Landslide susceptibility assessment by bivariate methods at large scales: Application to a complex mountainous environment

Statistical assessment of landslide susceptibility has become a major topic of research in the last decade. Most progress has been accomplished on producing susceptibility maps at meso-scales (1:50,000–1:25,000). At 1:10,000 scale, which is the scale of production of most regulatory landslide hazard and risk maps in Europe, few tests on the performance of these methods have been performed. This paper presents a procedure to identify the best variables for landslide susceptibility assessment through a bivariate technique (weights of evidence, WOE) and discusses the best way to minimize conditional independence (CI) between the predictive variables. Indeed, violating CI can severely bias the simulated maps by over- or under-estimating landslide probabilities.
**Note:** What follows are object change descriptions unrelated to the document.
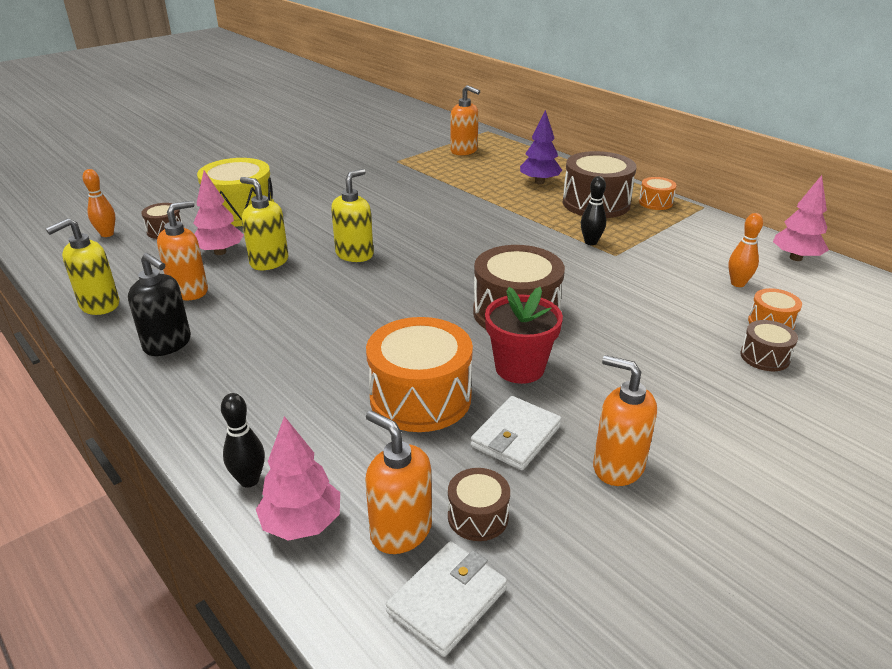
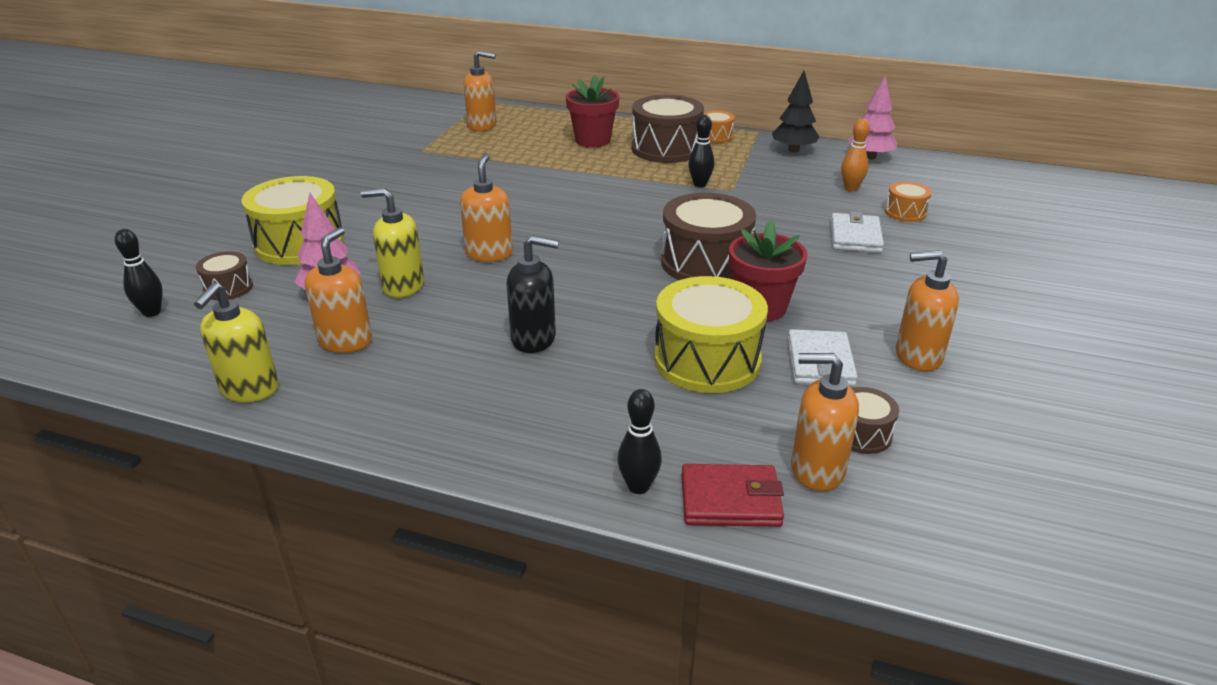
camera: 30 degrees left, 0 degrees up
orange bowling pin [83,169,115,237] -> black bowling pin [115,229,163,317]
black soap dispenser [128,253,191,356] -> black soap dispenser moved to [506,235,559,353]
pink tree [256,416,340,541] -> red wallet [682,464,784,527]
yellow soap dispenser [331,169,373,262] -> orange soap dispenser [460,153,513,262]
orange drum [366,317,473,432] -> yellow drum [654,276,768,393]
white wallet [386,541,507,657] -> white wallet moved to [831,211,884,253]
purple tree [520,110,562,184] -> red flower pot [566,74,619,147]
brown drum [740,320,798,371] -> none
none -> black tree [772,71,820,153]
The proposed strategy includes four steps: (i) identification of the best response variable (RV) to represent landslide events, (ii) identification of the best combination of predictive variables (PVs) and neo-predictive variables (nPVs) to increase the performance of the statistical model, (iii) evaluation of the performance of the simulations by appropriate tests, and (iv) evaluation of the statistical model by expert judgment. The study site is the north-facing hillslope of the Barcelonnette Basin (France), affected by several types of landslides and characterized by a complex morphology. Results indicate that bivariate methods are powerful to assess landslide susceptibility at 1:10,000 scale. However, the method is limited from a geomorphological viewpoint when RVs and PVs are complex or poorly informative. It is demonstrated that expert knowledge has still to be introduced in statistical models to produce reliable landslide susceptibility maps.